▸ **HOW TO COMPLETE THIS TASK**:
Among the lines below, copy exactly those from the one with "Julián Figueroa" through the one with "Σεχίδης δολοφόνησε και τεμάχισε", counting both ends.

Saved data entries:
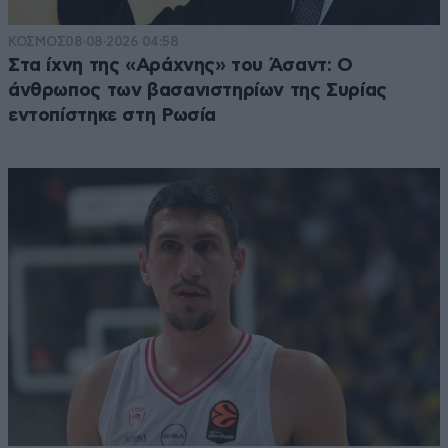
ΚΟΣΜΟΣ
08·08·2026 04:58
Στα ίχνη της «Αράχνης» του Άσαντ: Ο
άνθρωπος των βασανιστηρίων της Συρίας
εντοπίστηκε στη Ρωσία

==

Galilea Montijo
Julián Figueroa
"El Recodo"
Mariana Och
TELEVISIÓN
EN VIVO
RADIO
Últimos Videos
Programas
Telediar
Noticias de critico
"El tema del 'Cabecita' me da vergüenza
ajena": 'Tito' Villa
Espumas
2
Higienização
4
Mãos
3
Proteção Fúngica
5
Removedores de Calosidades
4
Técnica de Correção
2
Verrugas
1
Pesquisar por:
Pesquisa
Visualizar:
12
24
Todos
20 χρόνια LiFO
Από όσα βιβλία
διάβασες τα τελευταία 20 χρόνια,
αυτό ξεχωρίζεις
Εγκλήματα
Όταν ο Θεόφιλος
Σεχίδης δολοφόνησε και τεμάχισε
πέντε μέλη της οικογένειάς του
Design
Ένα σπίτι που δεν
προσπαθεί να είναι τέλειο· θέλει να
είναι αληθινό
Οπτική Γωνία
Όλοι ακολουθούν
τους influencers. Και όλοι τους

▸ **RESULT BELOW**:
Julián Figueroa
"El Recodo"
Mariana Och
TELEVISIÓN
EN VIVO
RADIO
Últimos Videos
Programas
Telediar
Noticias de critico
"El tema del 'Cabecita' me da vergüenza
ajena": 'Tito' Villa
Espumas
2
Higienização
4
Mãos
3
Proteção Fúngica
5
Removedores de Calosidades
4
Técnica de Correção
2
Verrugas
1
Pesquisar por:
Pesquisa
Visualizar:
12
24
Todos
20 χρόνια LiFO
Από όσα βιβλία
διάβασες τα τελευταία 20 χρόνια,
αυτό ξεχωρίζεις
Εγκλήματα
Όταν ο Θεόφιλος
Σεχίδης δολοφόνησε και τεμάχισε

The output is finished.